> [YOUR ASSIGNMENT]: Write out, word for word, the lines from the one containing "Bimbel Terbaik Persiapan" through the one containing "masuk TNI-POLRI dan sekolah kedinasan", and no others.

> [RECORDS TO PROCESS]:
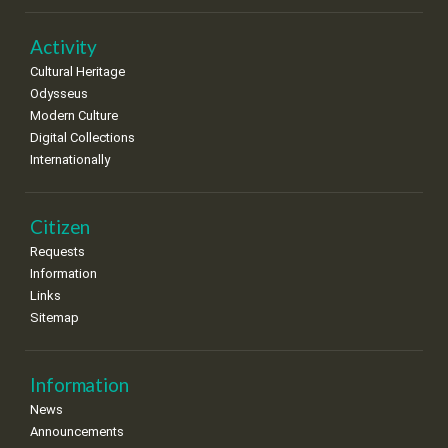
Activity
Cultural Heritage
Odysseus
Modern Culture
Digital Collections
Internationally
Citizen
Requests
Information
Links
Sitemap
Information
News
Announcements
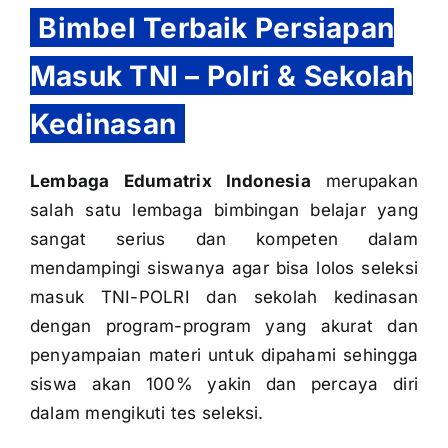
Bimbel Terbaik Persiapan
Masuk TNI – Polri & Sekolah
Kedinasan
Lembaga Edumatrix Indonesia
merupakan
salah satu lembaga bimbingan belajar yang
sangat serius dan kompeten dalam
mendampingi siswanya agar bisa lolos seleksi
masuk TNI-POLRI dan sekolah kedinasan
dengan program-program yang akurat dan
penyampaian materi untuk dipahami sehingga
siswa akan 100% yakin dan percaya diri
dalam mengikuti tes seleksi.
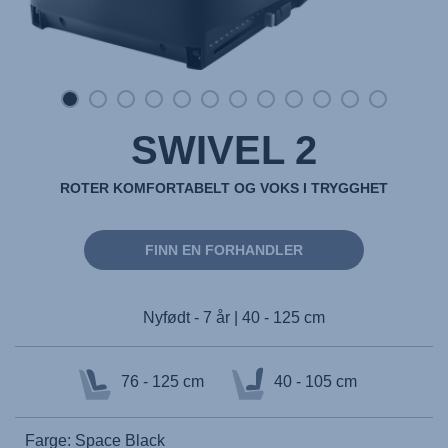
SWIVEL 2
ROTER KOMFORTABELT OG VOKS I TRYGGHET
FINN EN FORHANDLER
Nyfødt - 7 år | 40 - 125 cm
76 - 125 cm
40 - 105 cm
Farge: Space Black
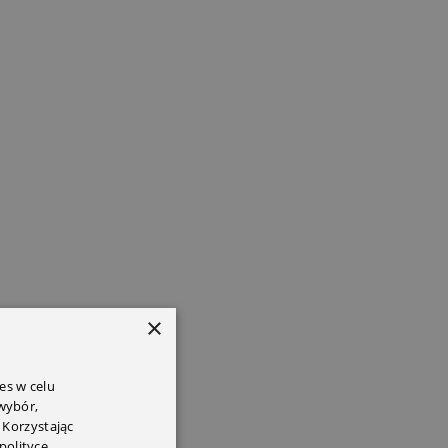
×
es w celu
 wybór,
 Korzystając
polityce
---
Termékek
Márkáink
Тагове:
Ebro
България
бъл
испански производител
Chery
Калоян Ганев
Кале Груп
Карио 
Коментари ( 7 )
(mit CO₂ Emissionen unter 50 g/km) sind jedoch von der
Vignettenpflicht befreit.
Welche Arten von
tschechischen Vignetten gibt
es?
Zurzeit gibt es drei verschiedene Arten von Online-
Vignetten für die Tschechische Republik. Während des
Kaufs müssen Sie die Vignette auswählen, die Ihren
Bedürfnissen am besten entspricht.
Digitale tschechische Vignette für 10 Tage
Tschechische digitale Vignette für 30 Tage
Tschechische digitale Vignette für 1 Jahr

> [REPLY TO THE EXERCISE]:
Bimbel Terbaik Persiapan
Masuk TNI – Polri & Sekolah
Kedinasan
Lembaga Edumatrix Indonesia
merupakan
salah satu lembaga bimbingan belajar yang
sangat serius dan kompeten dalam
mendampingi siswanya agar bisa lolos seleksi
masuk TNI-POLRI dan sekolah kedinasan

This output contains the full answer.